Because the claims of Mrs. Moore and her husband involve common questions of law and fact, Fed.R.Civ.P. 42(a), they are ORDERED consolidated and the Amended Complaint submitted by the plaintiff is ORDERED filed.

NOTES

[1] In reaching this conclusion we do not imply that state statutes of limitations are totally immaterial to a determination of whether laches exists. See Giddens v. Isbrandtsen, 355 F.2d 125, 127 (4th Cir. 1966). The plaintiff argues that the analogous state limitation is the five-year one provided by Va.Code § 8.01-243.B. (Repl.Vol.1977). We are not convinced by the plaintiff's argument. This section applies only to injury to property and includes "actions by a parent or guardian of an infant against a tortfeasor for expenses of curing or attempting to cure such infant from the result of a personal injury or loss of services of such infant ...." Id. Under Virginia law, statutes of limitations are strictly construed. Barnes v. Sears, Roebuck & Co., 406 F.2d 859, 862 (4th Cir. 1969). Clearly, Mrs. Moore's claim for loss of society does not fit within the strictly construed language of section 8.01-243.B. The analogous state limitation, if any, would thus be either the two-year limitation provided by Va.Code § 8.01-243.A. (Repl.Vol.1977) for personal injury actions, since Mrs. Moore's claim depends completely on her husband's personal injury claim, or the one-year limitation provided by Va.Code § 8.01-248 (Repl.Vol.1977) for personal actions for which no other limitation is specified. Virginia law, however, does not provide for an action by the wife of an injured individual for loss of consortium.

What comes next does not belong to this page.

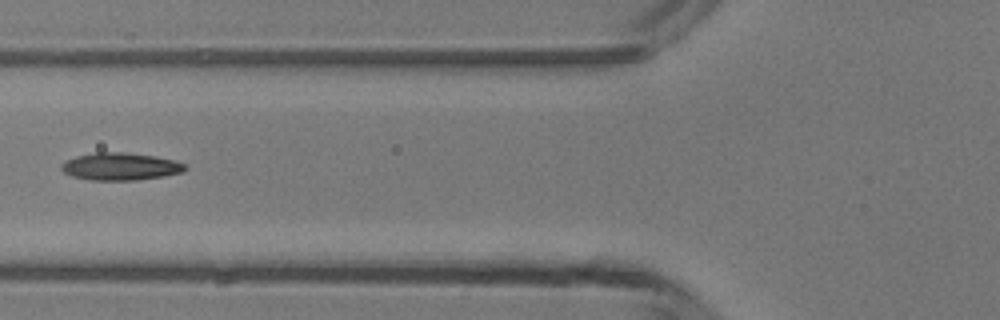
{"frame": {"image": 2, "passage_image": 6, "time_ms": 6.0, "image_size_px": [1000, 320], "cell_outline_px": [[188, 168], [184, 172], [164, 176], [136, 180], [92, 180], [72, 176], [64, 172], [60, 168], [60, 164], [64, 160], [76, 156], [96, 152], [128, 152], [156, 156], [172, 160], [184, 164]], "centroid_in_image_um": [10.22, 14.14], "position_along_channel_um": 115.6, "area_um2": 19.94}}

Accordingly, analogous federal statutes of limitations provide the better guideposts for a determination of laches in the case at bar.

[2] Thus, the general rule is that actions by the wife for loss of consortium are barred if the husband's claim for personal injuries is time-barred. Francis v. Pan American Trinidad Oil Co., 392 F. Supp. 1252, 1257 (D.Del.1975); see Annot., 36 A.L.R. 3d 900, 907 (1971). In the case at bar, however, the defendant has not contested the timeliness of the plaintiff's suit.

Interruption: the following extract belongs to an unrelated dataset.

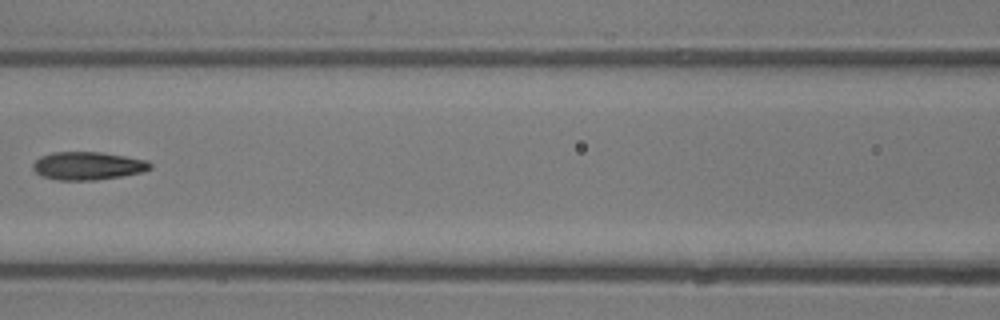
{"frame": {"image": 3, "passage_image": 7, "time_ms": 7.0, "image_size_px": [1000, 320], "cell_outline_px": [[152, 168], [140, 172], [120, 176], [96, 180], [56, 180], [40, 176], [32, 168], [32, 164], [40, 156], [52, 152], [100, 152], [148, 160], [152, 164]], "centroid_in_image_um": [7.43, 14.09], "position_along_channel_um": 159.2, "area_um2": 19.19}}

[3] Because of this ruling, we need not decide whether this additional claim by Mrs. Moore can be treated as an amendment to the plaintiff's Complaint that relates back to the date of filing of the original Complaint under Rule 15(c) of the Federal Rules of Civil Procedure. We note, however, that those courts that have addressed the issue apparently disagree over its resolution. Compare Francis v. Pan American Trinidad Oil Company, 392 F. Supp. 1252, 1258 n.11 (D.Del.1975) and Sanseverino v. Alcoa Steamship Co., 276 F. Supp. 894, 896 n.2 (D.Md.1967) with Hoch v. Venture Enterprises, Inc., 473 F. Supp. 541, 542 (D.V.I.1979) and Hockett v. American Airlines, Inc., 357 F. Supp. 1343, 1347-48 (N.D.Ill.1973).